Chien 51 est intéressant rattaché à Bac Nord au sein de la filmographie de Cédric Jimenez. Je précise que je ne mentionnerai pas Novembre car je n’en ai qu’un très vague souvenir m’empêchant d’en tirer quelque chose, et je compte pas me le retaper de sitôt.
Quoiqu’il en soit, on sent vraiment que la réception de Bac Nord en 2021 l’a marqué et l’a assez fait cogiter pour qu’il s’amende un tant soit peu. Seulement, si Chien 51 ne peut pas être récupéré par des instances extrêmes-droitières, c’est à peu près tout ce que l’on peut tirer de son contenu politique.
Il souffre de maladresses et d’une mollesse qui rend tout ce qu’il tente de signifier en tant que propos sociétalo-politique inopérant. Aucune audace n’en ressort, seulement de l’abstrait.
Le personnage de Gilles Lellouche, Zem, tient un mini échange avec celui d’Adèle Exarchopoulos sur la pauvreté qui me semble être un très timide additif de très dernière minute à Bac Nord. Le dialogue de moins d’une minute se déroule à peu près comme cela : Salia (Adèle donc) critique des enfants qui l’ont bousculé en zone 3 (comprendre la zone des pauvres, les banlieues en somme).

## [Données fournies]
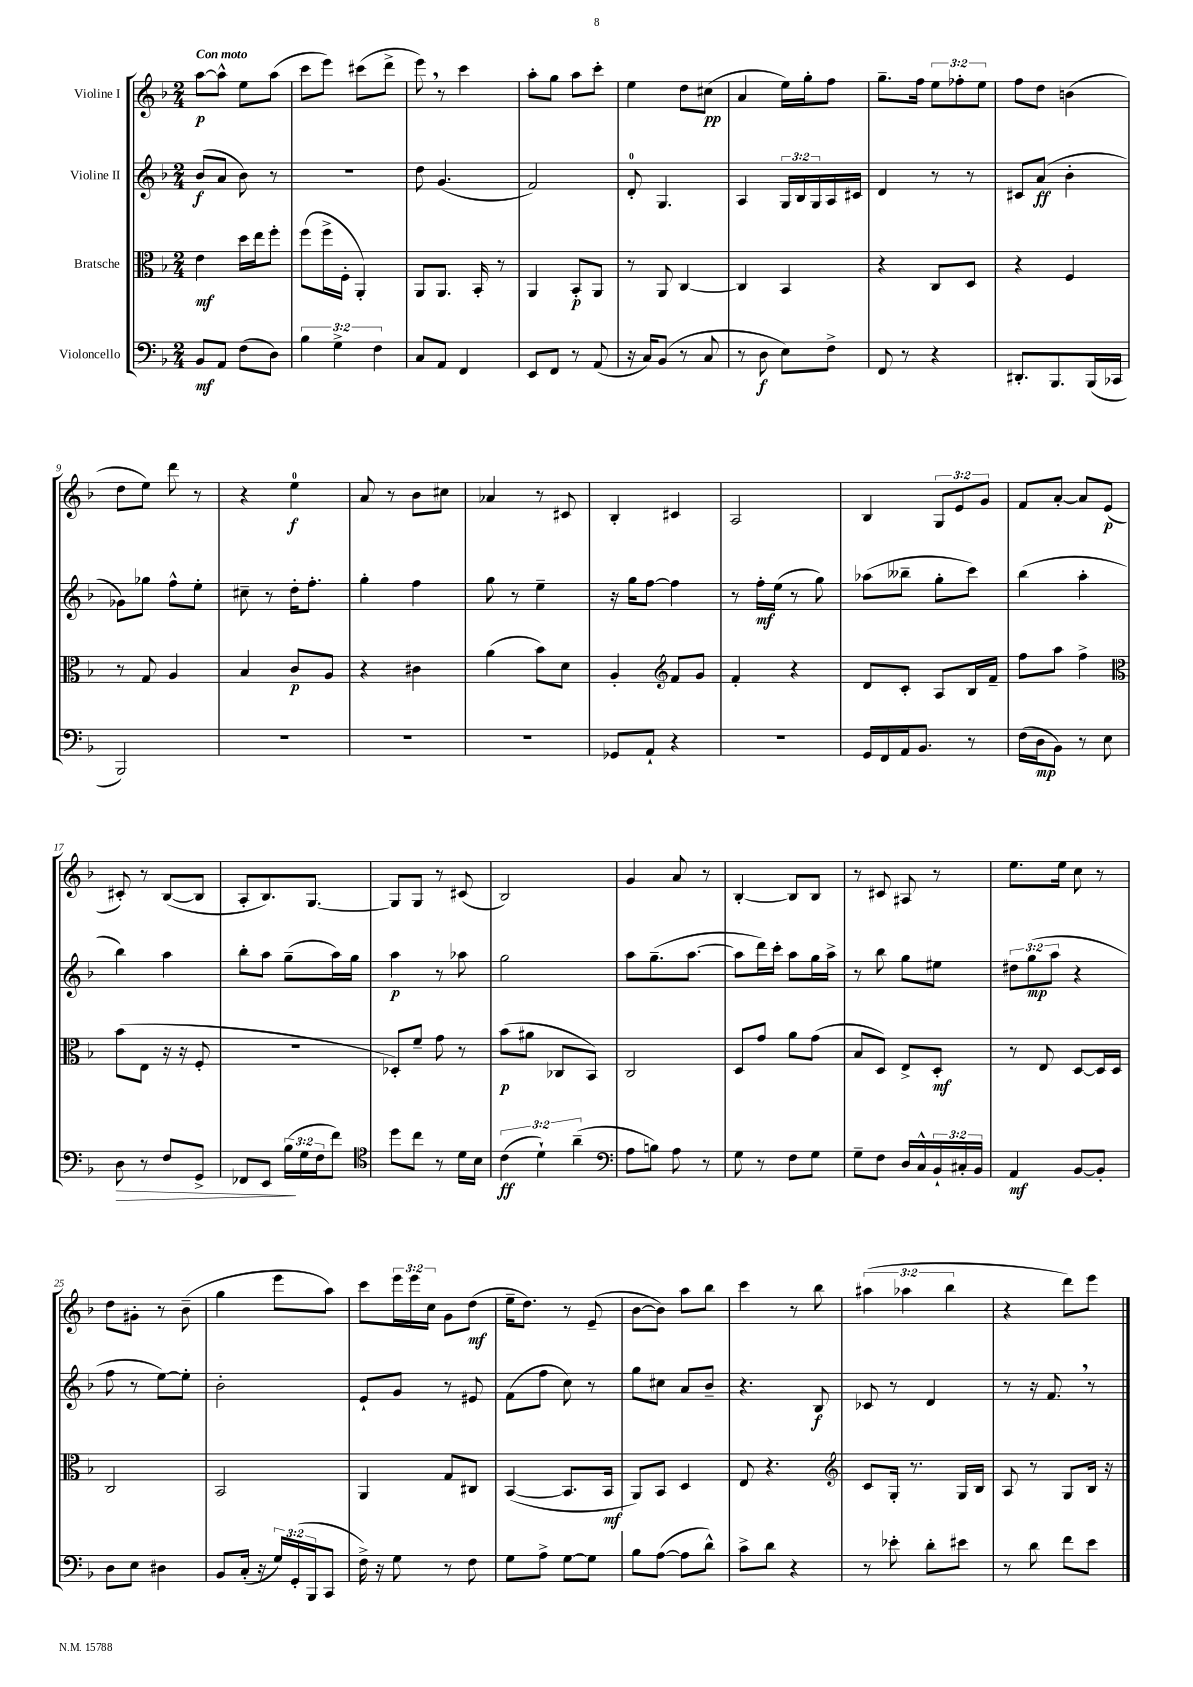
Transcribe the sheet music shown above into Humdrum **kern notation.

## [Consigne]
Recopiez l'article ci-dessus en entier, mot pour mot.

## [Réponse]
Chien 51 est intéressant rattaché à Bac Nord au sein de la filmographie de Cédric Jimenez. Je précise que je ne mentionnerai pas Novembre car je n’en ai qu’un très vague souvenir m’empêchant d’en tirer quelque chose, et je compte pas me le retaper de sitôt.
Quoiqu’il en soit, on sent vraiment que la réception de Bac Nord en 2021 l’a marqué et l’a assez fait cogiter pour qu’il s’amende un tant soit peu. Seulement, si Chien 51 ne peut pas être récupéré par des instances extrêmes-droitières, c’est à peu près tout ce que l’on peut tirer de son contenu politique.
Il souffre de maladresses et d’une mollesse qui rend tout ce qu’il tente de signifier en tant que propos sociétalo-politique inopérant. Aucune audace n’en ressort, seulement de l’abstrait.
Le personnage de Gilles Lellouche, Zem, tient un mini échange avec celui d’Adèle Exarchopoulos sur la pauvreté qui me semble être un très timide additif de très dernière minute à Bac Nord. Le dialogue de moins d’une minute se déroule à peu près comme cela : Salia (Adèle donc) critique des enfants qui l’ont bousculé en zone 3 (comprendre la zone des pauvres, les banlieues en somme).